In her seminal book Religion and Women in India, eminent historian and feminist scholar Tanika Sarkar presents a nuanced exegesis of the intricate relationships among gender, religion, and politics in the South Asian subcontinent.
Employing a synthesis of feminist and Marxist frameworks through nine chapters developing chronologically, Sarkar interrogates the intersections of class, caste, and economic determinants with gendered and religious subjectivities over the ambitious span of two centuries from the late 18th to the late 20th century. Published in collaboration with Ashoka University, this monograph significantly contributes to subaltern studies and postcolonial feminist historiography.

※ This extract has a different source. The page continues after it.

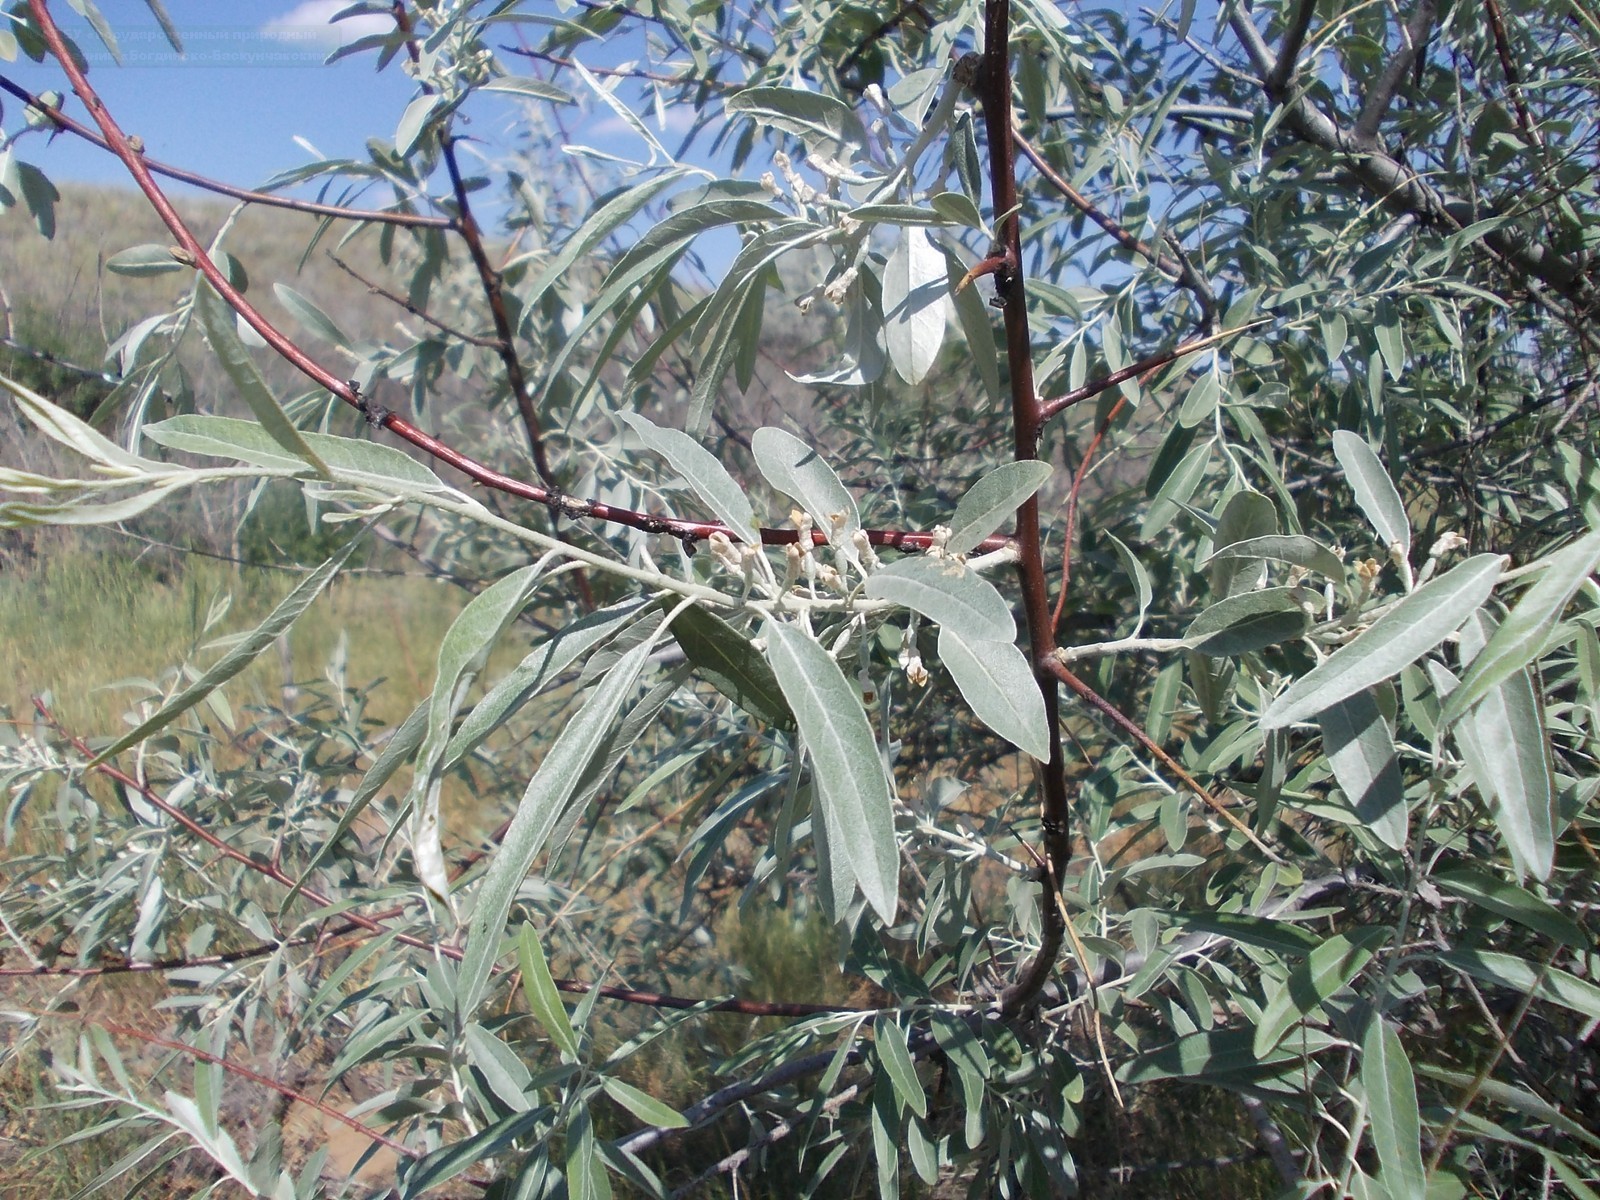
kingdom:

In the preface, Sarkar incorporates classical debates on orientalism, modernity, post-coloniality, and public sphere scholarship through a feminist epistemological lens. Drawing on Edward Said’s seminal work from the late 1980s, which posits the Orient as a western construct of an inferior ‘Other’, and Partha Chatterjee’s theorization of Indian nationalists’ appropriation and reconfiguration of western knowledge, Sarkar aligns herself with postcolonial and Marxist feminist paradigms. Consonant with Chatterjee’s thesis, she advocates a critical engagement with socio-cultural forces and praxes, elucidating their impact on class and gender relations.